Customer experience is about relevancy.

Many providers of services are finding that generational relevancy is a new factor they need to consider and one that likely requires a good deal of investment.

It's not prudent to avoid investment and hope that being a second or third mover will keep your digitally-demanding customers just sweet enough.

The fact is, if you improve the customer experience without even changing the service you provide, customers will be happier. They'll think they're getting more for their money and they are.

I'll give an example. First UK Bus introduced mobile ticketing in spring 2014. There's an mticket app on which tickets can be bought, stored and activated. For those of you not in the regions of the UK, these buses were often cash only (smart cards, similar to London's Oyster, are yet to be rolled out).

Here's why this mticketing works and why more companies should be moving sooner.

Transforming the company image

First Bus has produced some nice outdoor advertising to promote its mticketing.

This is, of course, to make sure people are aware of the service. But it also has a secondary effect of making the brand look like first movers (no pun intended), at least when it comes to regional bus services.

This is the same reason Virgin Atlantic trialled Google Glass, to make its staff look better than other airline staff, better equipped and more knowledgable.

First Group provides a range of services and it's not inconceivable to think that other parts of its business will benefit from an improved customer perception off the back of First Bus' innovations.

first bus mticketing

Operational savings

Less money to account for, fewer rolls of ticket paper to buy, lower average time to serve each traveller. All these metrics are important, especially the latter during rush hour. It's what necessitated Oyster and contactless card payment on London buses.

Frontline morale

It's no stretch to say that mticketing saves me a lot of time and money. No more do I have to buy something from a newsagents with a £20 note so I can use the change for the bus.

Greater convenience for the customer means less hassle for bus drivers. Greater job satisfaction has tangible benefits for any company.

Selling more tickets

Alternative methods of payment allow for greater sales. This means that a tired but cashless customer might jump on a bus to take them a mile or two by using their mobile app.

Additionally, the company may poach travellers from other services with a campaign/CX such as mtickets. Of course, nobody would switch to First Bus unless there was a route that took them where they wanted to go. But it's conceivable that someone might ditch taking the Metrolink in Manchester (it gets busy in rush hour) and take the bus instead if this campaign makes them more aware of the benefits.

Thirdly, there are likely to be tickets bought on mobile that ultimately aren't used.

• **EXERCISE INSTRUCTIONS**
1. Reproduce the piece on First Bus mobile ticketing from "first bus mticketing" up to and including "for any company.", changing "job satisfaction" to "workplace satisfaction".
2. Extend the piece on First Bus mobile ticketing, picking up right after its final sentence.

• **Pose landmark coordinates**
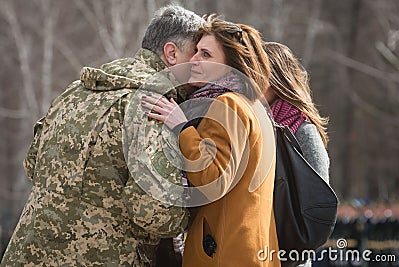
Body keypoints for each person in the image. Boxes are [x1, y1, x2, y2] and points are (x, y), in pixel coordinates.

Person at [0, 5, 203, 266]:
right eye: (195, 53)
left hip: (26, 254)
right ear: (171, 53)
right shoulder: (155, 106)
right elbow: (154, 212)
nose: (201, 65)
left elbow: (33, 164)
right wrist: (195, 213)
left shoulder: (79, 89)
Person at [141, 16, 280, 267]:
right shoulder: (254, 106)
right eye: (195, 52)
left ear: (232, 64)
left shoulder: (227, 105)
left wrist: (181, 126)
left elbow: (213, 177)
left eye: (205, 55)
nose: (193, 60)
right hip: (248, 248)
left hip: (223, 253)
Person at [263, 42, 330, 267]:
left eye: (259, 75)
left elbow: (317, 206)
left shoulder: (305, 132)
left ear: (278, 80)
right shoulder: (257, 124)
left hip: (290, 256)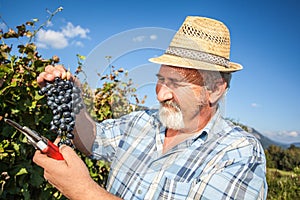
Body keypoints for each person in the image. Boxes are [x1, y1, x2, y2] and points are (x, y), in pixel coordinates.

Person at [33, 16, 268, 200]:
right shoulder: (140, 122)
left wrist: (83, 192)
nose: (161, 94)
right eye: (161, 79)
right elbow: (92, 139)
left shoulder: (238, 153)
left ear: (215, 90)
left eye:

• **ANSWERS TO THE EXERCISE**
1.
first bus mticketing

Operational savings

Less money to account for, fewer rolls of ticket paper to buy, lower average time to serve each traveller. All these metrics are important, especially the latter during rush hour. It's what necessitated Oyster and contactless card payment on London buses.

Frontline morale

It's no stretch to say that mticketing saves me a lot of time and money. No more do I have to buy something from a newsagents with a £20 note so I can use the change for the bus.

Greater convenience for the customer means less hassle for bus drivers. Greater workplace satisfaction has tangible benefits for any company.

2.
first bus mticket

Cashless society is coming

Whilst my grandparents pay for everyday purchases in cash and wouldn't dream of leaving the house without any, younger generations are different. Growing up with contactless cards, chip and pin and email ticketing for a diverse range of services (cinema tickets to long distance coach journeys) has left many young people with the feeling that there will always be a contingency.

Make of that what you will, but it's engrained. We assume there'll be a plug socket somewhere for our phone, too.

That means a whole tranche of people are beginning to look at industries such as travel out of the corner of their eye, thinking 'Hang on, I'm paying X amount, increasing above inflation every year and I can't pay or be ticketed in a way I find convenient?'

It's exactly this that led me to take the National Express coach to Bristol last weekend for a stag do. I didn't want to risk losing a return train ticket in the midst of partying and have to shell out again, whereas on the coach I can use my phone and the journey is only slightly longer.

Informing the customer

Smartphone users look at their devices consistently throughout the day. First Bus mobile apps colonise my smartphone and allow me to be kept abreast of bus times and travel news that are sure to decrease the likelihood of me standing and waiting interminably at a bus stop.

Conclusion

Some conservative companies that don't take risks will likely see some of my reasoning above to be fallacious. I don't think it is. Though First Group will have to have the last word on how successful the app has been.

If businesses begin to offer the customer not just the service they want, but the delivery method of their choosing, everyone's a winner.

Why not check out the Econsultancy Mobile Web Design and Development Best Practice Guide.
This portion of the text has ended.